Park Board Agreement
- Frey has worked closely with the Minneapolis Parks and Recreation Board on a comprehensive strategy for youth programming that includes a new $2.6 million investment in youth programming
- The plan includes:
- $1.2 million for hiring 12 full-time dedicated professionals to develop programs and engage young people including youth ages 17-22 who have low-level offenses on their records
- $756,000 for 7 full-time dedicated professionals to program Creation Spaces to allow young people to experience the kind of self-expression, learning and exposure to careers and industry professionals to fully understand the business and careers behind the art, technology, music, science, and innovation
- $300,000 for expanding hiring for the Teen Teamworks program and green jobs to develop a diverse group of community leaders through deliberate offerings that provide career exploration and pathways to full-time employment
- $387,000 for hiring 3 full-time dedicated professionals to enhance intergenerational and nature-based community programs.
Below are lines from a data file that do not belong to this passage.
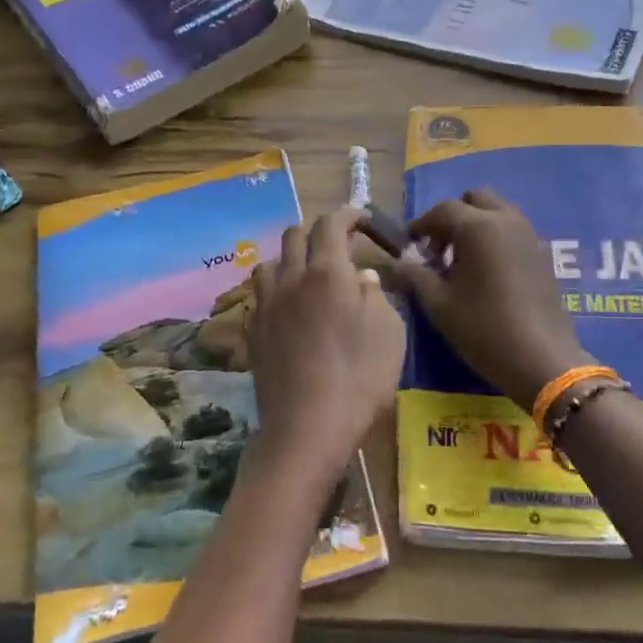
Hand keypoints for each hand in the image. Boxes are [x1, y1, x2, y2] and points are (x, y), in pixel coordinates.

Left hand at [244, 209, 405, 503]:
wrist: (306, 428)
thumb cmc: (359, 379)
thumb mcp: (389, 333)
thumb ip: (377, 296)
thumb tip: (363, 277)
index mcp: (327, 272)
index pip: (331, 224)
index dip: (349, 215)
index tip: (363, 219)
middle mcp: (291, 279)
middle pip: (294, 235)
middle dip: (318, 233)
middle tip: (339, 249)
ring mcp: (266, 305)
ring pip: (270, 262)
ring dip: (290, 259)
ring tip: (308, 277)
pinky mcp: (253, 332)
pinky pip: (261, 295)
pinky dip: (276, 290)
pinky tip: (290, 310)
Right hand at [391, 188, 588, 410]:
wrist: (540, 358)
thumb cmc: (482, 328)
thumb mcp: (439, 304)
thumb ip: (416, 276)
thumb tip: (399, 262)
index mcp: (478, 227)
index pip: (443, 209)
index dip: (422, 223)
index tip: (410, 242)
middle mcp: (506, 221)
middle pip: (476, 199)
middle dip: (454, 216)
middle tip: (439, 247)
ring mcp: (530, 235)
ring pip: (498, 211)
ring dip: (477, 224)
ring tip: (462, 260)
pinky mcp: (543, 254)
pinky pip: (514, 230)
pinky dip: (496, 237)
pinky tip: (487, 271)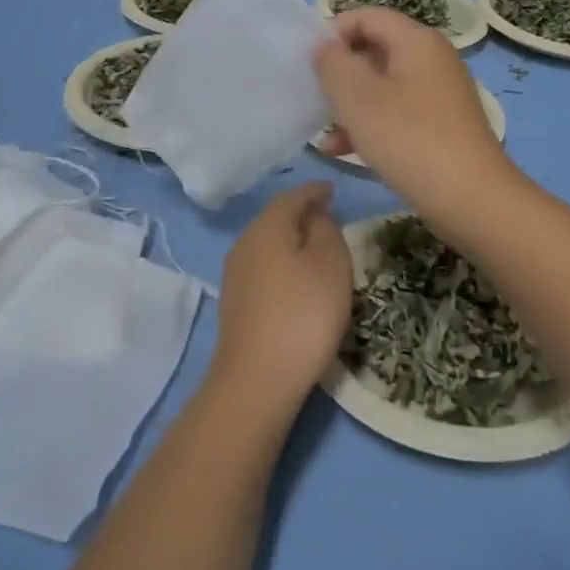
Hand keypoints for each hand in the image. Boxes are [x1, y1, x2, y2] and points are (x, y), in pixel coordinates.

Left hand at [213, 183, 352, 409]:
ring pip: (268, 243)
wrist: (257, 379)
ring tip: (317, 248)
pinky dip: (282, 264)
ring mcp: (235, 274)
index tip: (333, 191)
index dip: (315, 191)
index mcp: (267, 227)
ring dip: (291, 240)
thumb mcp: (330, 264)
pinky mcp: (235, 303)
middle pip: (276, 218)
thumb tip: (315, 216)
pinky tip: (296, 280)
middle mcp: (245, 243)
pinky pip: (263, 268)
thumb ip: (326, 230)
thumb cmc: (303, 313)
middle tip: (329, 217)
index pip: (292, 196)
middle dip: (302, 214)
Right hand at [313, 7, 516, 216]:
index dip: (333, 31)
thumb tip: (325, 48)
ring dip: (349, 104)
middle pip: (375, 50)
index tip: (307, 60)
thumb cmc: (409, 139)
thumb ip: (333, 64)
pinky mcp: (440, 126)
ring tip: (322, 130)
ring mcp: (439, 94)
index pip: (368, 16)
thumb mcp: (358, 98)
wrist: (471, 199)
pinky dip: (369, 125)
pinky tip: (341, 150)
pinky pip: (396, 113)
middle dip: (340, 72)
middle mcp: (432, 60)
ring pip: (382, 86)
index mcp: (417, 41)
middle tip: (312, 94)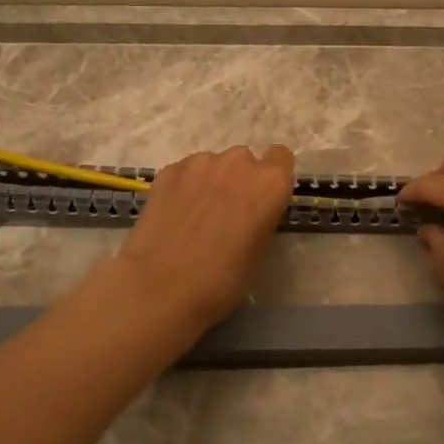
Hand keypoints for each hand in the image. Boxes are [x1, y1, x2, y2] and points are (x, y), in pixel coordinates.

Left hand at [111, 144, 295, 332]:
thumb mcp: (258, 251)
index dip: (271, 178)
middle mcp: (239, 162)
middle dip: (238, 180)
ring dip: (210, 182)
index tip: (261, 198)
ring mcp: (200, 162)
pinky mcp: (169, 170)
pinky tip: (173, 215)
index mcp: (270, 183)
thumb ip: (260, 217)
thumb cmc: (222, 279)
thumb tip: (247, 213)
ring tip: (195, 216)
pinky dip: (184, 187)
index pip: (281, 157)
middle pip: (244, 161)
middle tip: (225, 213)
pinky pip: (185, 172)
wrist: (161, 285)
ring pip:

- For the first time in City history, funding within the Attorney’s Office will go to work directly with the State’s newly-created Missing and Murdered Indigenous Relatives Office, a cross-jurisdictional, overdue addition to support for Minneapolis’ Native community.
- Continuing the work started by the Mayor’s Opioid Taskforce in 2018 in support of neighbors experiencing addiction, Frey’s proposal includes funding for a physical space to house the culturally-competent initiatives led by Health Department is leading and supporting to help break cycles of addiction – somewhere that isn’t an Emergency Room or police station where people are simply welcomed and supported by those with the experience and relationships that matter.